Der Überlebenskampf als solcher, ist im Vergleich zu Tsunami - die Todeswelle naheliegenderweise von vornherein auf die Enge des Raums konzentriert, wenn Menschen verzweifelt versuchen, aus einem Hochhaus in die Freiheit zu entkommen. Wenn sich Feuerwehrmänner durch enge Korridore und abgeschottete Stockwerke vorkämpfen, um dem sich ausbreitenden Feuer entgegenzutreten und Überlebende zu retten, kann eine Fahrstuhlszene sicherlich nicht den gleichen Kontrast zwischen Offenheit und Isolation erzeugen.

In der entsprechenden Szene drängen sich viel zu viele Menschen in ihrer Panik in Richtung Aufzug, der sich als potentieller Fluchtweg nach unten anbietet. Ohne Rücksicht füllt sich der Fahrstuhl und der Mitarbeiter, dessen Passkarte erst die Fahrt überhaupt möglich macht, weigert sich, ein Kind, das definitiv noch Platz gefunden hätte, mitzunehmen. Der Fahrstuhl setzt sich in Bewegung und seine Fahrgäste scheinen gerettet zu sein. Doch eine Explosion im Schacht verwandelt den Fahrstuhl kurzerhand in einen brutalen Hochofen, der ohne Stopp abwärts rast und seine Insassen zu brutzeln beginnt.

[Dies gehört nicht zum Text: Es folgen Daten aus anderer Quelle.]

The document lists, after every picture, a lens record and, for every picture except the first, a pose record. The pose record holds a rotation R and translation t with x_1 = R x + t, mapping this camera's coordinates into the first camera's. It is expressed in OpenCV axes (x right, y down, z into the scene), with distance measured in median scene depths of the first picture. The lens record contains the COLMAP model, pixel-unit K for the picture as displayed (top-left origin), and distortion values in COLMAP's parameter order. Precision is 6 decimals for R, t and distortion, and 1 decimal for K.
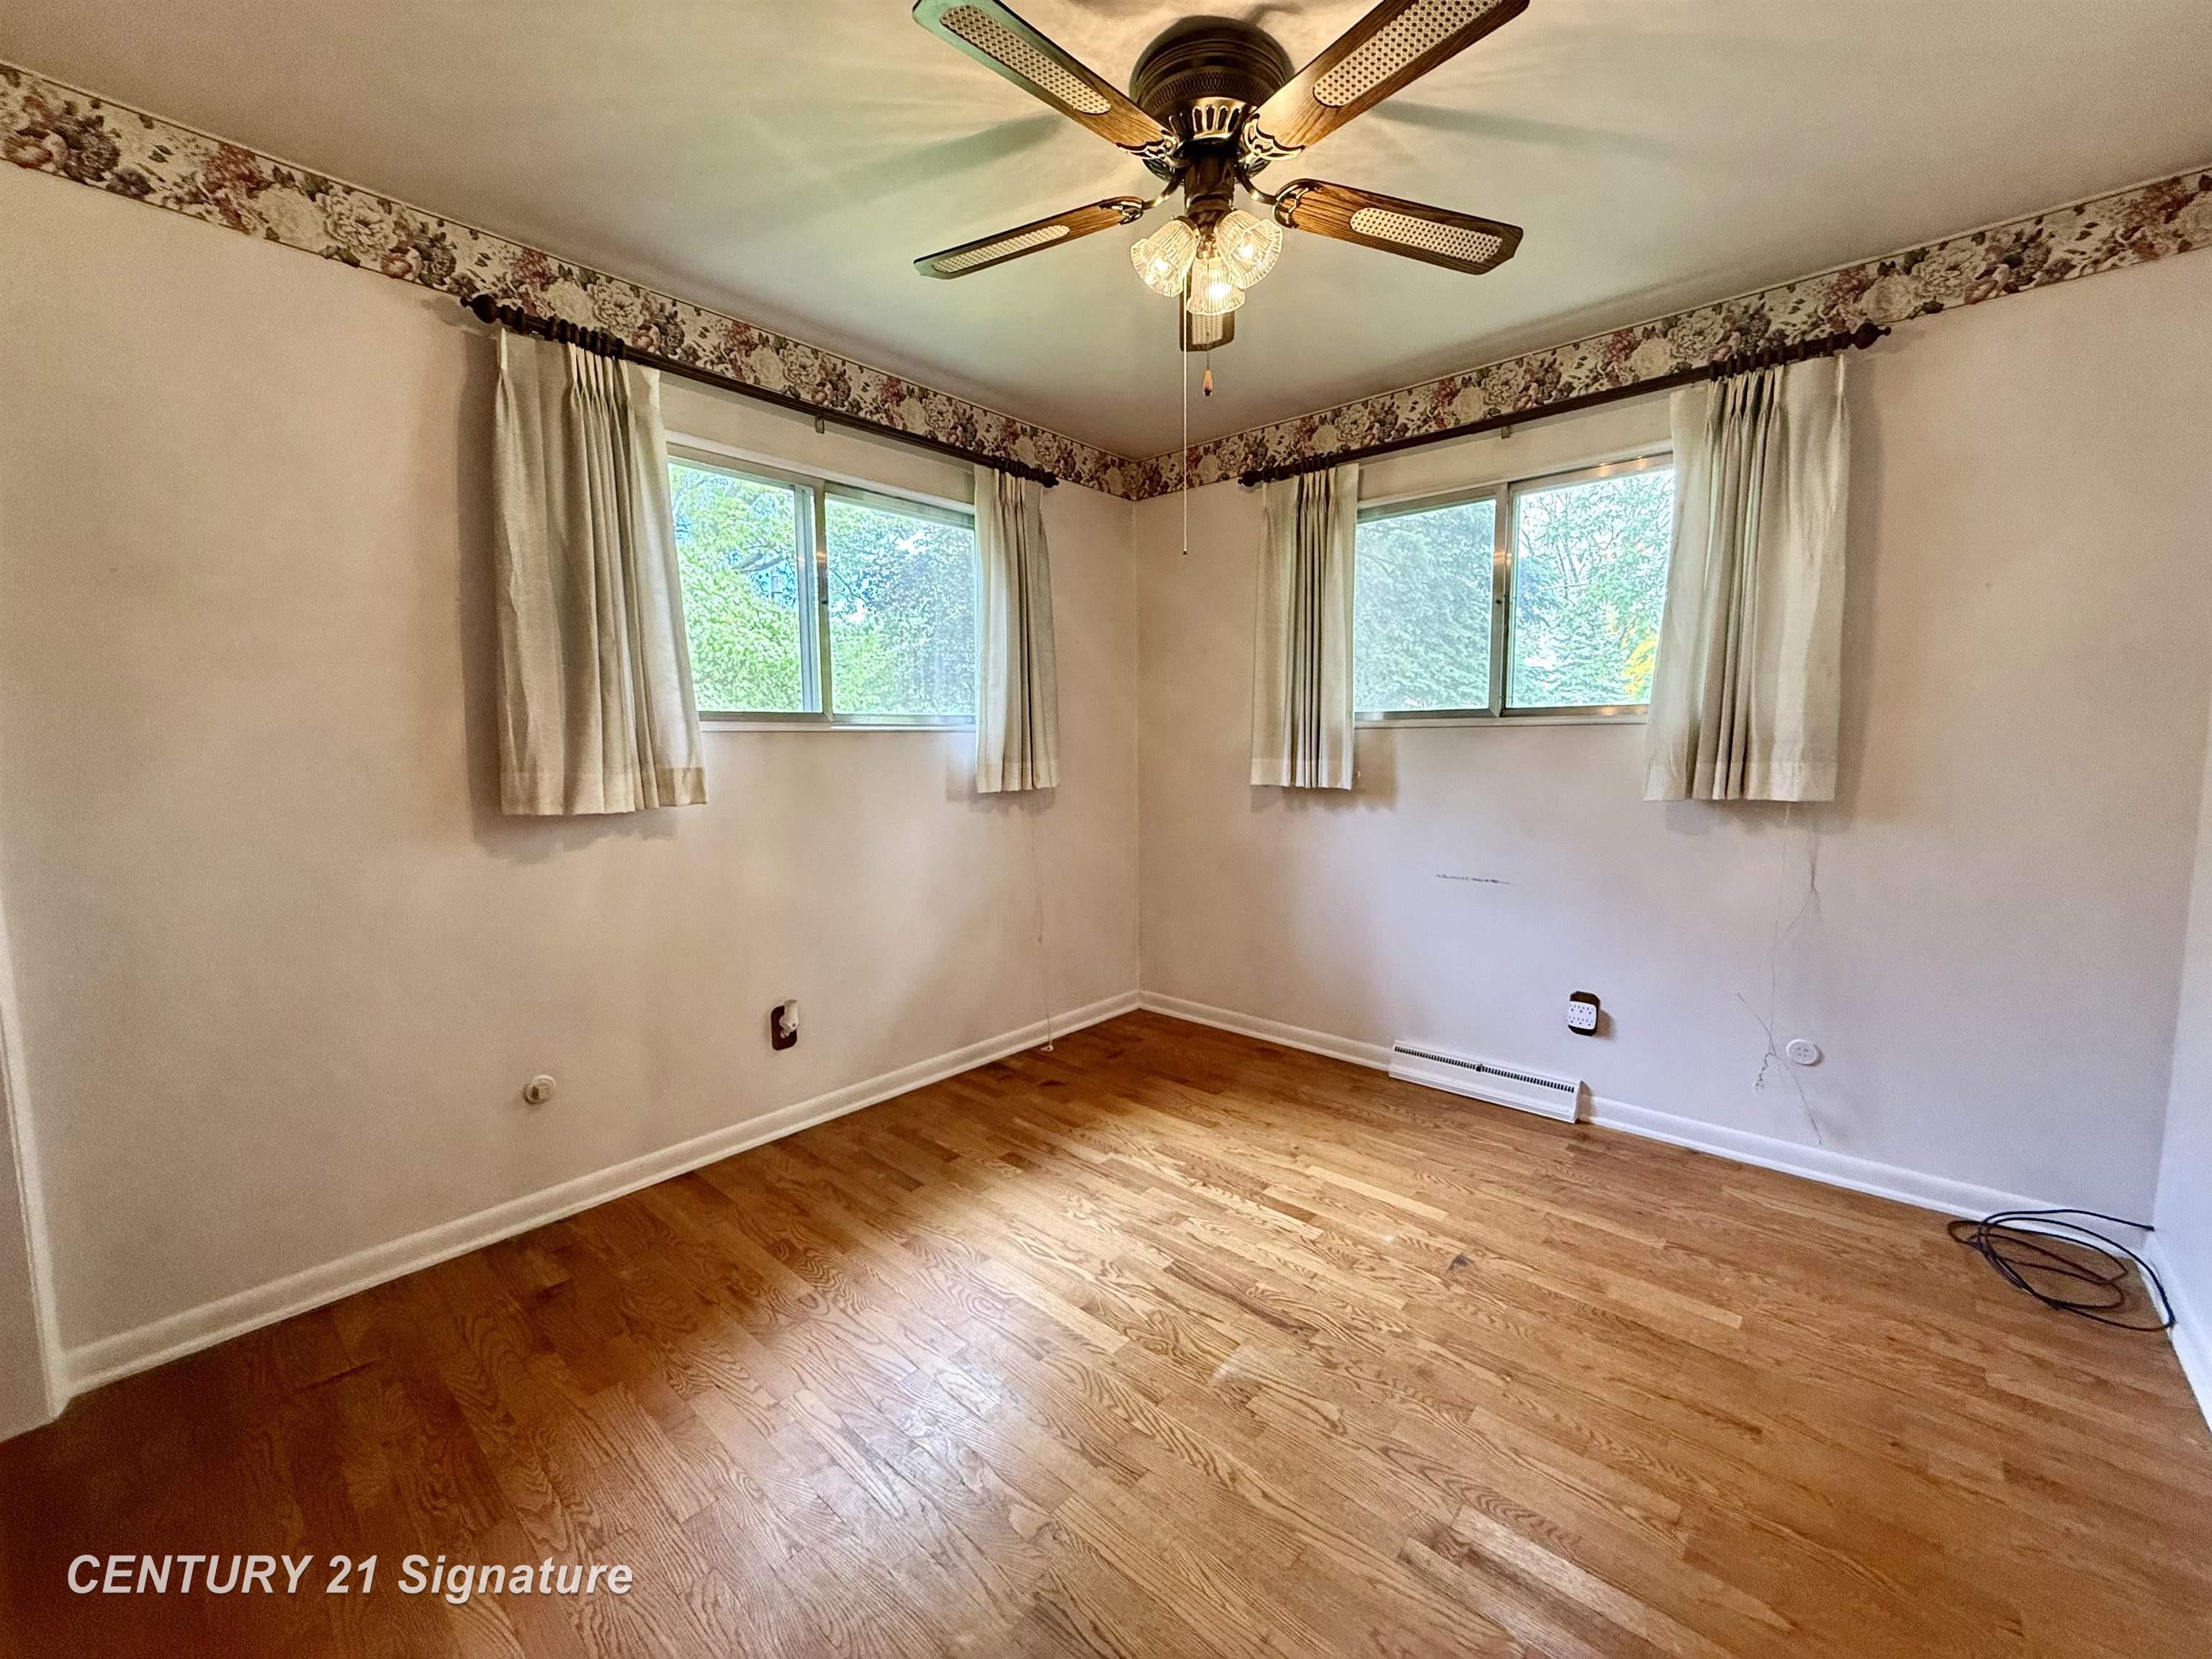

Auf der einen Seite spitzt eine solche Szene das bereits vorherrschende Gefühl von räumlicher Begrenzung zwangsläufig noch weiter zu, der Fokus ihrer Bedeutung ist allerdings leicht verschoben. Erneut gibt es einen Kontrollverlust, der zur Handlungsunfähigkeit führt, wenn man während der heißen Fahrt nur hilflos schreiend warten und hoffen kann, dass man unbeschadet unten ankommt. Von der katalysierenden Wirkung für die tödlichen Kräfte, beziehungsweise Energien - in diesem Fall eben Feuer statt Wasser - lässt sich ebenfalls wieder sprechen. Insofern gibt es klare Parallelen zwischen den Fahrstuhlszenen beider Filme, jedoch auch bedeutende Unterschiede: Zum einen wird der von mir anfangs erähnte Effekt vom Fahrstuhl als tödliche Falle noch deutlicher, wenn die Fluchtmöglichkeit sich als alles andere als sicher entpuppt. Der emotionale Umschwung von Erleichterung zu erneuter Panik wird noch intensiver inszeniert. Das Gefühl, sich getäuscht zu haben, die falsche Entscheidung getroffen zu haben, trifft die Figuren umso härter. Auf der anderen Seite stehen beide Szenen trotz ihrer Ähnlichkeiten in einem bestimmten Aspekt sogar im Kontrast zueinander. Löst sich in Tsunami - die Todeswelle nämlich der Augenblick der Hilflosigkeit in einen Moment der Rettung auf, der für ein Menschenbild steht, das, aller Angst um das eigene Leben zum Trotz, stets auch ein Miteinander und eine wie selbstverständliche gemeinsame Überwindung der Gefahr zeichnet, wirkt die Szene in The Tower entprechend pessimistischer. Im Angesicht des drohenden Todes gibt es keine Unterstützung, der Mensch wird zur antisozialen Kreatur. Eine Handlungsweise, die aber quasi sogleich bestraft wird, wenn die Figuren, die beim Zuschauer wenige Sekunden zuvor sämtliche Sympathien verspielt haben, die Auswirkungen des unaufhaltsamen Feuers am eigenen Leib zu spüren bekommen.